Many borrowers who now face painful adjustments in their mortgage rates are stuck because lenders have quit making loans in those riskier markets altogether, making it much harder to refinance out of a burdensome loan regardless of interest rates. The homeowners must either come up with the money for the higher monthly payments, work with their lender to modify their loan terms or sink into default and foreclosure.
The Fed move will, however, lend a hand to those with home-equity lines of credit, whose rates are tied directly to the prime rate, the rate banks charge their most creditworthy customers. Banks generally mirror any Fed rate moves in their prime rate.
"This is going to be the beginning of some relief although it's not going to make a big difference right away," said Ellen Bitton, chief executive of Park Avenue Mortgage in New York.
A half-point cut "will not save the day," said Moody's Economy.com analyst Ryan Sweet. "Further action is going to be needed." He says consumers should watch for next month's Fed meeting on interest rates, set for Oct. 31, as well as the December meeting.
Lower rates could even hurt those whose incomes are tied to short-term interest rates on money markets and savings.

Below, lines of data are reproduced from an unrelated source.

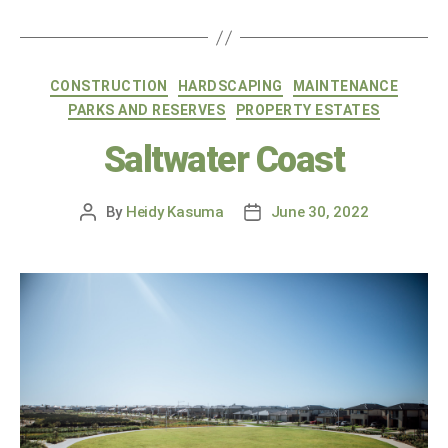
CONSTRUCTION
HARDSCAPING
MAINTENANCE
PARKS AND RESERVES
PROPERTY ESTATES
Saltwater Coast
By
Heidy Kasuma
June 30, 2022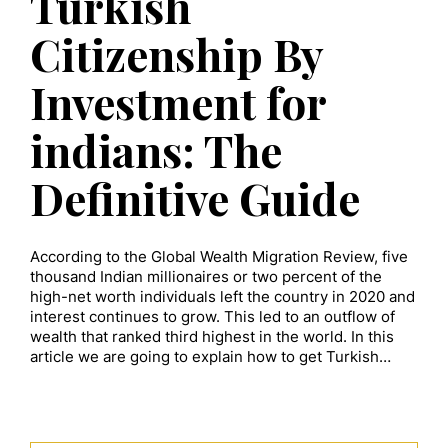
Turkish
Citizenship By
Investment for
indians: The
Definitive Guide
According to the Global Wealth Migration Review, five
thousand Indian millionaires or two percent of the
high-net worth individuals left the country in 2020 and
interest continues to grow. This led to an outflow of
wealth that ranked third highest in the world. In this
article we are going to explain how to get Turkish…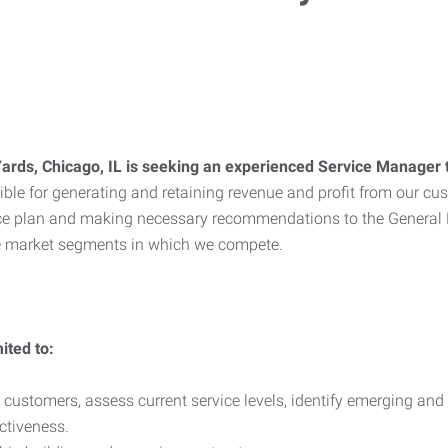
ards, Chicago, IL is seeking an experienced Service Manager 
nsible for generating and retaining revenue and profit from our 
rvice plan and making necessary recommendations to the Gener
the market segments in which we compete.
ited to:
 customers, assess current service levels, identify emerging an
ctiveness.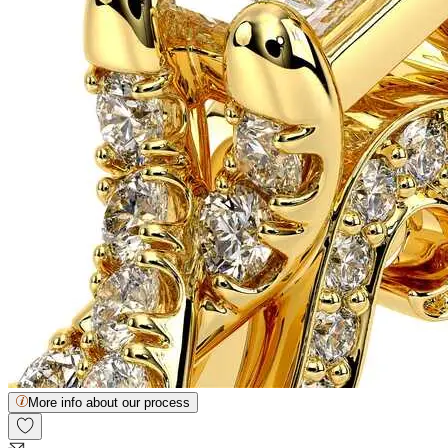
More info about our process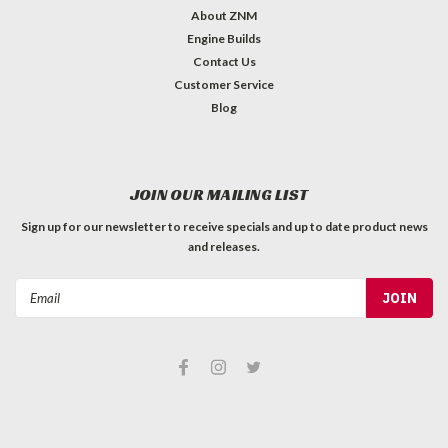
About ZNM
Engine Builds
Contact Us
Customer Service
Blog
JOIN OUR MAILING LIST
Sign up for our newsletter to receive specials and up to date product news
and releases.
Email
Address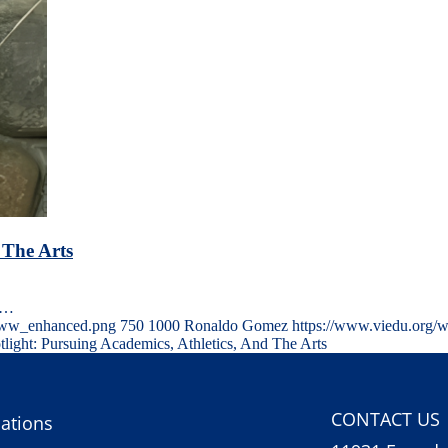
 The Arts
le…
-www_enhanced.png
750
1000
Ronaldo Gomez
https://www.viedu.org/
tlight: Pursuing Academics, Athletics, And The Arts
CONTACT US
ations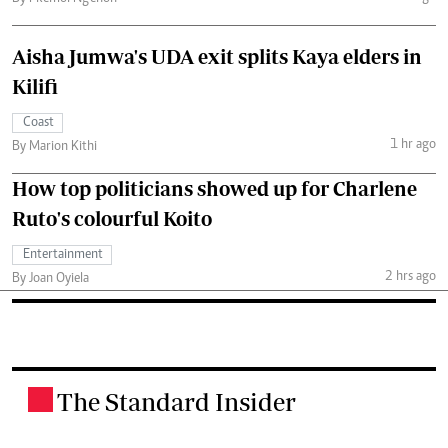
Aisha Jumwa's UDA exit splits Kaya elders in
Kilifi
Coast
1 hr ago
By Marion Kithi
How top politicians showed up for Charlene
Ruto's colourful Koito
Entertainment
2 hrs ago
By Joan Oyiela
The Standard Insider
.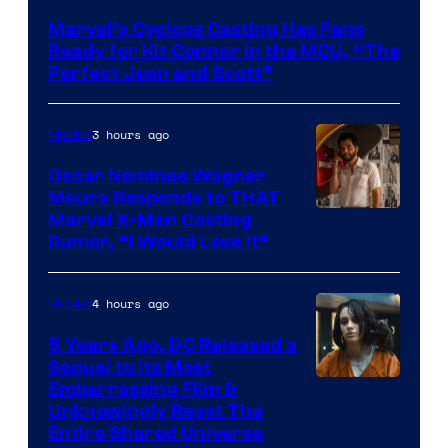
Courtesy
Marvel’s Cyclops Casting Has Fans
of
Ready for Kit Connor in the MCU, “The
Marvel
Perfect Jean and Scott”
Comics
3 hours ago
Movies
Oscar Nominee Wagner
Moura Responds to THAT
Marvel X-Men Casting
Rumor, “I Would Love It”
4 hours ago
Movies
5 Years Ago, DC Released a
Sequel to Its Most
Image
Embarrassing Film &
Unknowingly Reset The
via
Entire Shared Universe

"That's the downside for those households that have financial assets tied to the interest rates and are generating cash off of that," said Carl Steidtmann, chief economist with Deloitte Services.
Some downs, some ups
Here's what consumers can expect:
If a consumer is paying 8.25% interest on a $100,000 loan that is based on the prime rate — such as a home-equity line — a rate reset to 7.75% is likely. That's the difference of about $500 a year, or roughly $41.66 a month in interest charges.
Resets on some adjustable-rate mortgages will be slightly better. Many ARM interest rates are based on an average of Treasury note yields coupled with a fixed margin, now at about 2.75 percentage points. At Tuesday's 10-year yield of 4.49%, the rate is 7.24%. In July, it was at 7.77%. That makes the monthly payment on a $200,000 mortgage $1,363, about $73 less than it was in July.
But Treasurys could head even lower following the Fed action. Rates on credit cards, which have taken on a bigger role in consumer financing in recent months, are likely to dip a bit too, lowering minimum monthly payments. Savings-deposit rates will go down, meaning that your bank balances won't appreciate at the same rates you've seen all year. Ditto on money market rates, hurting those on fixed incomes — generally the elderly — who rely on cash generated from such safe investments.
Interest rates on new loans for cars will fall, though it won't have any effect on loans already in place. But Brian Bethune, the U.S. economist with Global Insight, urges consumers to wait until contract negotiations between autoworkers and their bosses are done this month. "They could pull out all the stops," he said about automakers' desire to unload inventory. And if the Fed lowers rates again next month, all the better.
Not surprisingly, there's a caveat to all this: The Fed's cut in interest rates comes at a time when prices on energy and commodities are rising. The cut also could stimulate inflation, sending prices on everything higher.
Consider, for example, that each dollar increase in the per-barrel price of crude oil — now over $81 a barrel — is equivalent to about 2.5 cents a gallon at the gas pumps.
Even with Tuesday's trimming, there's little question that the Fed has plenty of work ahead of it, said analysts.
"The main thing for consumers is that the Fed wants to make sure there's no disruption in the flow of credit in the system," said Moody's Economy.com's Sweet. That could lead to a recession, which is a retraction in spending.
"If you're already on the bubble, the Fed's action is not going to stop that," he said.